I bet, there is some one out there saying something like, “Well… that sure is a unique perspective, Mike… but why is it that I’ve never heard that before?” Why is it that what I normally hear is, “Don’t try to please man, instead try to please God?”


Well let me ask you something. How do you please God? The Bible says…


“Without faith it is impossible to please God…” (Heb. 11:6) 


OK…so faith in what? In our works? No. The better question is, “Faith in whom?”


And a voice came from heaven, “You are my beloved Son; with you I am well pleased.” (Mark 1:11)


Once a crowd of people asked Jesus…


“What must we do, to be doing the works of God?” Jesus answered them, “This is the work of God, that you believe in him whom he has sent.” (John 6:28-29)

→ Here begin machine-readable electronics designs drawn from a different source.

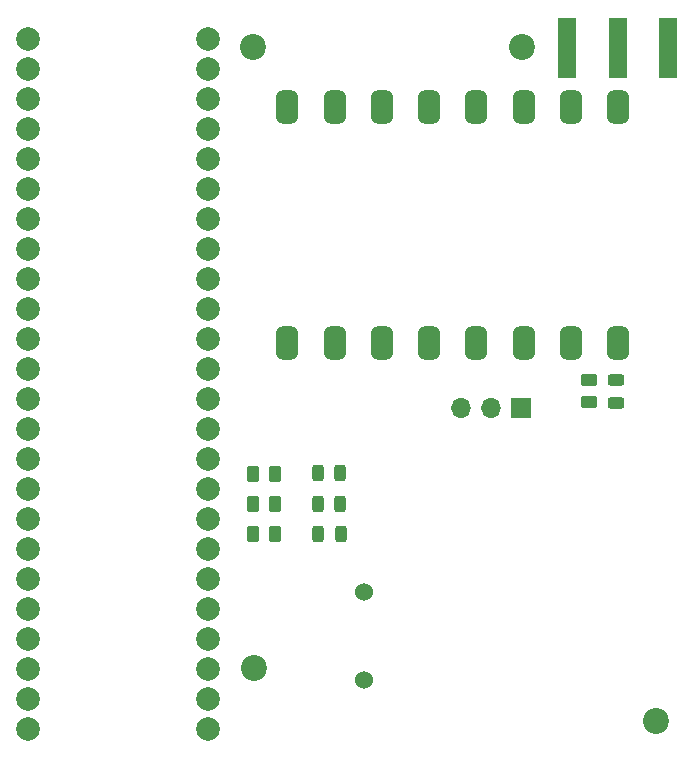
<source format=gbr>
%TF.GenerationSoftware,KiCad,Pcbnew,8.0.3*%
%TF.CreationDate,2024-09-25T15:44:19-04:00*%
%TF.ProjectId,RF4463F30-test-board,52463434-3633-4463-9330-2d746573742d,rev?*%
%TF.SameCoordinates,Original*%
%TF.FileFunction,Soldermask,Top*%
%TF.FilePolarity,Negative*%
%FSLAX46Y46*%
G04 Gerber Fmt 4.6, Leading zero omitted, Abs format (unit mm)*
G04 Created by KiCad (PCBNEW 8.0.3) date 2024-09-25 15:44:19*
%MOMM*%
%LPD*%
G01*
G04 APERTURE LIST*
G04 Aperture macros list*
%AMRoundRect*
0 Rectangle with rounded corners*
0 $1 Rounding radius*
0 $2 $3 $4 $5 $6 $7 $8 $9 X,Y pos of 4 corners*
0 Add a 4 corners polygon primitive as box body*
4,1,4,$2,$3,$4,$5,$6,$7,$8,$9,$2,$3,0*
0 Add four circle primitives for the rounded corners*
1,1,$1+$1,$2,$3*
1,1,$1+$1,$4,$5*
1,1,$1+$1,$6,$7*
1,1,$1+$1,$8,$9*
0 Add four rect primitives between the rounded corners*
20,1,$1+$1,$2,$3,$4,$5,0*
20,1,$1+$1,$4,$5,$6,$7,0*
20,1,$1+$1,$6,$7,$8,$9,0*
20,1,$1+$1,$8,$9,$2,$3,0*%
G04 Aperture macros list end*
%ADD10C,2.200000*%
%ADD11RoundRect,0.450000X-0.450000X0.950000X-0.450000X-0.950000X0.450000X-0.950000X0.450000X0.950000X0*%
%ADD12RoundRect,0.250000X0.262500X0.450000X-0.262500X0.450000X-0.262500X-0.450000X0.262500X-0.450000X0*%
%ADD13RoundRect,0.243750X0.243750X0.456250X-0.243750X0.456250X-0.243750X-0.456250X0.243750X-0.456250X0*%
%ADD14R,1.700000X1.700000*%
%ADD15O,1.700000X1.700000*%
%ADD16C,1.524000*%
%ADD17R,1.500000X5.080000*%
%ADD18C,2.000000*%
%ADD19RoundRect,0.250000X0.450000X-0.262500X0.450000X0.262500X-0.450000X0.262500X-0.450000X-0.262500X0*%
%ADD20RoundRect,0.243750X-0.456250X0.243750X-0.456250X-0.243750X0.456250X-0.243750X0.456250X0.243750X0*%
G04 APERTURE END LIST*
D10*
%TO.C,H4*%
X136800000Y-132050000D03*
%TD*%
D11*
%TO.C,RF4463F1*%
X167600000Y-104600000D03*
X163600000Y-104600000D03*
X159600000Y-104600000D03*
X155600000Y-104600000D03*
X151600000Y-104600000D03*
X147600000Y-104600000D03*
X143600000Y-104600000D03*
X139600000Y-104600000D03*
X139600000Y-84600000D03*
X143600000Y-84600000D03*
X147600000Y-84600000D03*
X151600000Y-84600000D03*
X155600000Y-84600000D03*
X159600000Y-84600000D03*
X163600000Y-84600000D03*
X167600000Y-84600000D03*
%TD*%
D12*
%TO.C,R2*%
X138525000Y-118200000D03*
X136700000Y-118200000D03*
%TD*%
%TO.C,R3*%
X138525000Y-120750000D03*
X136700000Y-120750000D03*
%TD*%
D13*
%TO.C,D2*%
X144075000Y-118150000D03*
X142200000Y-118150000D03*
%TD*%
D14*
%TO.C,JPower1*%
X159350000Y-110050000D03*
D15*
X156810000Y-110050000D03*
X154270000Y-110050000D03*
%TD*%
D10*
%TO.C,H1*%
X159450000Y-79500000D03*
%TD*%
D16*
%TO.C,BZ1*%
X146050000Y-133100000D03*
X146050000Y-125600000D03*
%TD*%
D17*
%TO.C,ANT1*%
X167550000Y-79600000D03*
X163300000Y-79600000D03*
X171800000Y-79600000D03*
%TD*%
D18*
%TO.C,Teensy4.1*%
X132900000Y-134710000D03*
X132900000Y-132170000D03*
X132900000Y-129630000D03*
X132900000Y-127090000D03*
X132900000Y-101690000D03*
X117660000Y-132170000D03*
X132900000Y-124550000D03*
X132900000Y-122010000D03*
X117660000Y-137250000D03*
X132900000Y-119470000D03*
X132900000Y-116930000D03*
X132900000Y-114390000D03*
X132900000Y-111850000D03*
X132900000Y-109310000D03*
X132900000Y-106770000D03*
X132900000Y-104230000D03*
X117660000Y-104230000D03*
X117660000Y-106770000D03*
X117660000Y-109310000D03*
X117660000Y-111850000D03*
X117660000Y-114390000D03*
X117660000Y-116930000D03*
X117660000Y-119470000D03*
X117660000Y-122010000D03*
X117660000Y-124550000D03*
X117660000Y-127090000D03*
X117660000Y-129630000D03*
X132900000Y-99150000D03*
X132900000Y-96610000D03*
X132900000Y-94070000D03*
X132900000Y-91530000D03*
X132900000Y-88990000D03*
X132900000Y-86450000D03*
X132900000Y-83910000D03*
X132900000Y-81370000D03*
X132900000Y-78830000D03*
X117660000Y-78830000D03*
X117660000Y-81370000D03*
X117660000Y-83910000D03*
X117660000Y-86450000D03*
X117660000Y-88990000D03*
X117660000Y-91530000D03*
X117660000Y-94070000D03*
X117660000Y-96610000D03*
X117660000Y-99150000D03*
X132900000Y-137250000D03*
X117660000Y-134710000D03*
X117660000Y-101690000D03*
%TD*%
D12*
%TO.C,R1*%
X138525000Y-115650000D03*
X136700000Y-115650000D03*
%TD*%
D13*
%TO.C,D3*%
X144100000Y-120700000D03*
X142225000Y-120700000D03*
%TD*%
D10*
%TO.C,H3*%
X136700000Y-79500000D03*
%TD*%
D13*
%TO.C,D1*%
X144087500Y-115600000D03*
X142212500Y-115600000D03*
%TD*%
D19*
%TO.C,R4*%
X165150000Y-109550000D03*
X165150000Y-107725000D03*
%TD*%
D20*
%TO.C,D4*%
X167450000Y-107725000D03*
X167450000Y-109600000D03*
%TD*%
D10*
%TO.C,H2*%
X170800000Y-136600000D03*
%TD*%
M02*

</source>
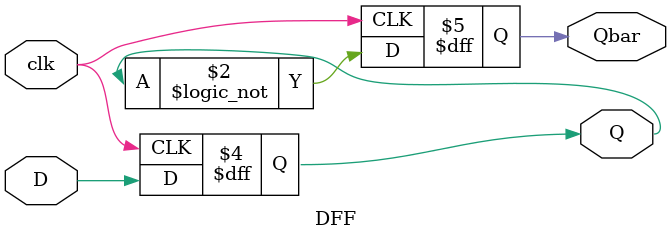
<source format=v>
`timescale 1ns / 1ps


module DFF(
input clk,
input D,
output reg Q,
output reg Qbar
    );
    initial 
    begin
    Q = 0;
    Qbar = 1;
    end
always@(posedge clk)
begin
Q<=D;
Qbar<=!Q;    
end
endmodule

</source>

“The devil is forever attracting people to good works to ensure that they never reach the point of thinking that they need the grace of Christ.” Martin Luther



Jesus pleases God, and faith in Jesus pleases God. It is faith alone, in Christ alone, through grace alone. So… place your faith in Jesus, the only one who pleases the Father. It pleased the Father to crush him for your sins and pleases God to save sinners like you, like me, and even like Paul though this grace alone, faith alone Gospel of Jesus Christ.


You see, this gospel of Grace – this good-news of freedom is a message of true freedom. It is for freedom that Christ has set us free (Gal. 5). Freedom from our need to please others and even freedom from our need to please God.